The user goal may be described at different levels of abstraction that may be characterised as specialisation/generalisation relationships. Thus, some use cases are abstract, incapable of being instantiated themselves (Jacobson, Jonsson et al.'92), but providing a hierarchical structure for efficient use case management.

Figure 4: A use case structure where the specialisation association has been employed to add more information about the use case relationships.

In Figure 4, the Make booking use case is abstract (cannot be instantiated) but it acts as a convenient placeholder to illustrate that there is some commonality between the different types of possible bookings. The different booking types are represented by three specialised use cases with significant differences subject to different business rules in the detail of Make ferry booking, Make flight booking and Make package holiday booking over its parent Make booking. The customer is understood to trigger the specialisations rather than the parent use case. This is a succinct approach to diagram construction that would otherwise require the actor to be connected to each specialised use case, inevitably cluttering the diagram.

CRUD functionality

Most systems store and retrieve information (derived from stored data), a large class of which are transaction processing applications (Jackson'01; Sutcliffe'02). Different actors want to interact with the same data; some of whom have the access rights to make changes, others who may only view data but not make changes. All data must be subject to the standard considerations that apply in relational database design, namely functionality to create, retrieve, update or delete (referred to as CRUD functionality) although there is no agreement on the degree of importance of use cases that perform this kind of management over data (Evans'99; Kulak and Guiney'00; Cockburn'01).

Cockburn provides a neat encapsulation of the argument around CRUD use cases when he considers the management of an imaginary entity called a ‘frizzle’ (Cockburn'01). He says, “So far there is no consensus on how to organise all those little use cases of the sort Create a Frizzle, Retrieve a Frizzle, Update a Frizzle, Delete a Frizzle. The question is, are they all part of one bigger use case, Manage Frizzles, or are they separate?” Cockburn specifically discusses this issue of CRUD representations, coming down on the side of ‘manage’ to represent the functions of create, retrieve, update and delete over a persistent entity. Other authors believe it is best to keep them separate to better aid identification of which actors have what permissions. Accepting that create, retrieve, update, delete should be kept separate has the disadvantage of multiplying the number of use cases that need to be tracked, and does nothing to improve the clarity of the resulting diagram. Given that manage use cases exist, the problem arises of where and how they fit into a use case model (Evans'99; Kulak and Guiney'00; Lilly'00; Biddle, Noble et al.'01; Cockburn'01). Although making available the functionality to manage data entities is necessary, this was not Jacobson’s vision of how use case modelling should be performed. Therefore there is a tension in the articulation of use cases, between the representation of user goals at the appropriate level and at a pragmatic level. (CRUD use cases can be understood as pragmatic.)
---
### Exercise requirements
• A. Answer these from the use case passage:
(i) Which three specialized use cases sit under Make booking?
(ii) What four functions does CRUD stand for?
(iii) Which word does Cockburn favor for covering those four functions over a persistent entity?
• B. Put this sentence from the use case passage into Spanish: "The customer is understood to trigger the specialisations rather than the parent use case."
• C. According to the use case passage, why is having the customer trigger the specialized booking use cases, rather than drawing them all out separately, considered a succinct way to build the diagram?
The items after this point have no connection to the use case passage.

### Data provided
---
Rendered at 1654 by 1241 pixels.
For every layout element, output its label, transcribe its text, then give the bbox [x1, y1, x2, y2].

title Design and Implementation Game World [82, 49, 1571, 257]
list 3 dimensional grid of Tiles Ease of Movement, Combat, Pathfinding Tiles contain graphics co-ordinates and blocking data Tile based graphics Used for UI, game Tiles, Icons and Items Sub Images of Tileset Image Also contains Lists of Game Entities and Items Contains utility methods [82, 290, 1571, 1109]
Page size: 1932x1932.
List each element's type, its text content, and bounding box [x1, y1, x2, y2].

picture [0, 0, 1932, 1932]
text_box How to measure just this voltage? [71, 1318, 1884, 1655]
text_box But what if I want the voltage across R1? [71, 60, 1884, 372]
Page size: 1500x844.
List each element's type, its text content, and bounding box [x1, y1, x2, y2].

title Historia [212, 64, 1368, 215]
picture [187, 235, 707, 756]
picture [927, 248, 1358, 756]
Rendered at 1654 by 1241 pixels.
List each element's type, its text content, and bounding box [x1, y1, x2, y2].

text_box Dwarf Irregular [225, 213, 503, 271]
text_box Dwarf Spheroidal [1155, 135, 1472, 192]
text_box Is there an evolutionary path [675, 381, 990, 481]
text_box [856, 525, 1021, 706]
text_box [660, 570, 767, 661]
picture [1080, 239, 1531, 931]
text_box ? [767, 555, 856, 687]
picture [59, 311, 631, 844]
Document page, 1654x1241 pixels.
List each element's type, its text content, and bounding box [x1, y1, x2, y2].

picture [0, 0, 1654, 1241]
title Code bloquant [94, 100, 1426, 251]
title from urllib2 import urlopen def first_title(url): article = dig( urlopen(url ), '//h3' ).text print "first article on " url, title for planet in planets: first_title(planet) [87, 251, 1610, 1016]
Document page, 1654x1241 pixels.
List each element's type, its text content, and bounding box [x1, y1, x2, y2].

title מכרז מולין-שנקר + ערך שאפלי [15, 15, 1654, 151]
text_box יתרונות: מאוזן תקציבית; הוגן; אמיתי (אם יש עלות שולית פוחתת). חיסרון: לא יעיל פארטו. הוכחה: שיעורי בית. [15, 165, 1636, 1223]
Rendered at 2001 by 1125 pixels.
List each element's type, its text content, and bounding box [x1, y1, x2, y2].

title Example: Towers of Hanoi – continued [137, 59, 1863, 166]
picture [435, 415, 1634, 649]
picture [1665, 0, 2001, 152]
---
### Task-by-task solutions
• A.
(i) Make ferry booking, Make flight booking and Make package holiday booking
(ii) Create, retrieve, update and delete
(iii) Manage

• B. Se entiende que el cliente activa las especializaciones en lugar del caso de uso padre.

• C. Otherwise the actor would have to be connected to each specialized use case, which would inevitably clutter the diagram.